:: EXERCISE BRIEF ::
Only an exact copy of the records, from the line with "Step: Lasso the" through the last line, is wanted.

-- SOURCE INFORMATION follows --

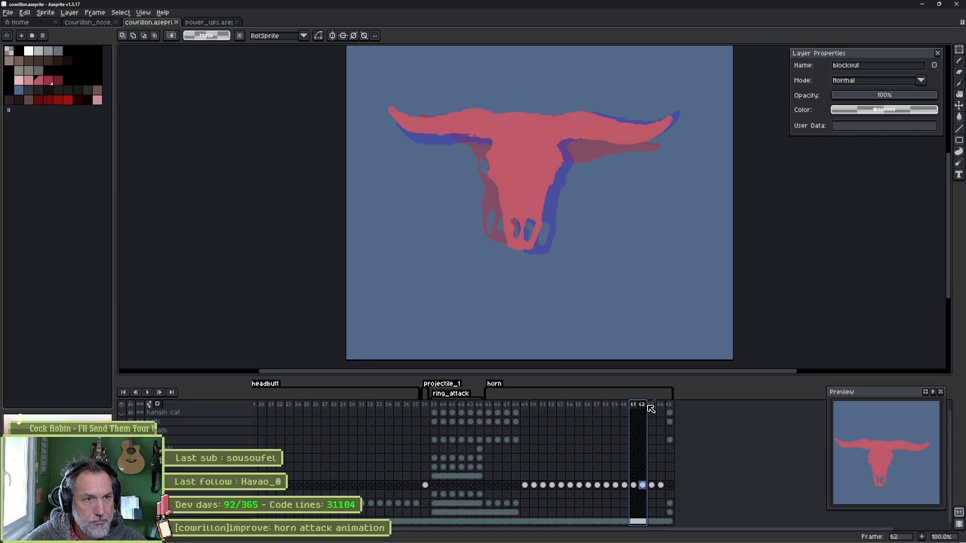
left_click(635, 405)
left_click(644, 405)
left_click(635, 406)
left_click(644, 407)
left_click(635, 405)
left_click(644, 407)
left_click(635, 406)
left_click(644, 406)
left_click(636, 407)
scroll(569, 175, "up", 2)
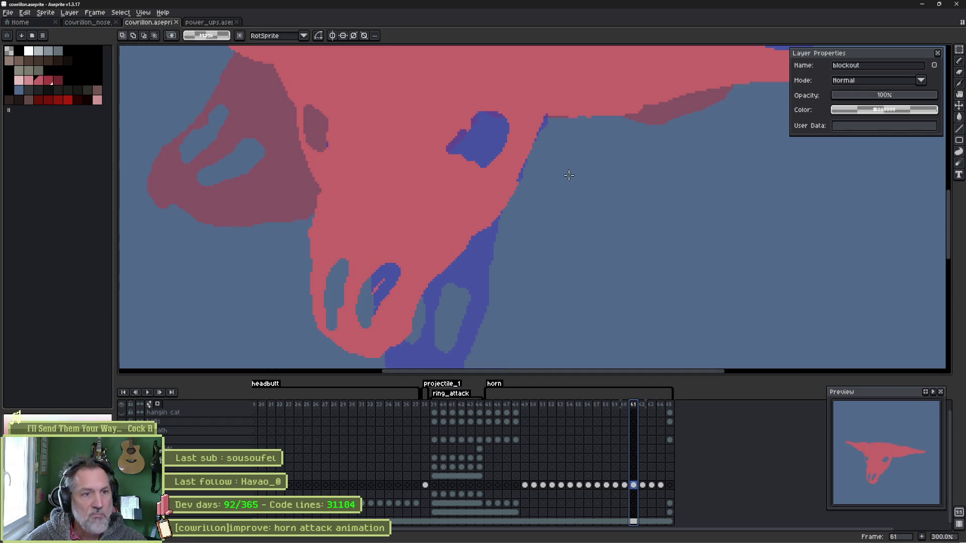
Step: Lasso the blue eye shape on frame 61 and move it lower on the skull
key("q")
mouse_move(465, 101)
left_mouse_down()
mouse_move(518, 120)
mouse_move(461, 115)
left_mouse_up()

-- SOURCE INFORMATION concluded --

:: ANSWER TO THE PROBLEM ::
Step: Lasso the blue eye shape on frame 61 and move it lower on the skull
key("q")
mouse_move(465, 101)
left_mouse_down()
mouse_move(518, 120)
mouse_move(461, 115)
left_mouse_up()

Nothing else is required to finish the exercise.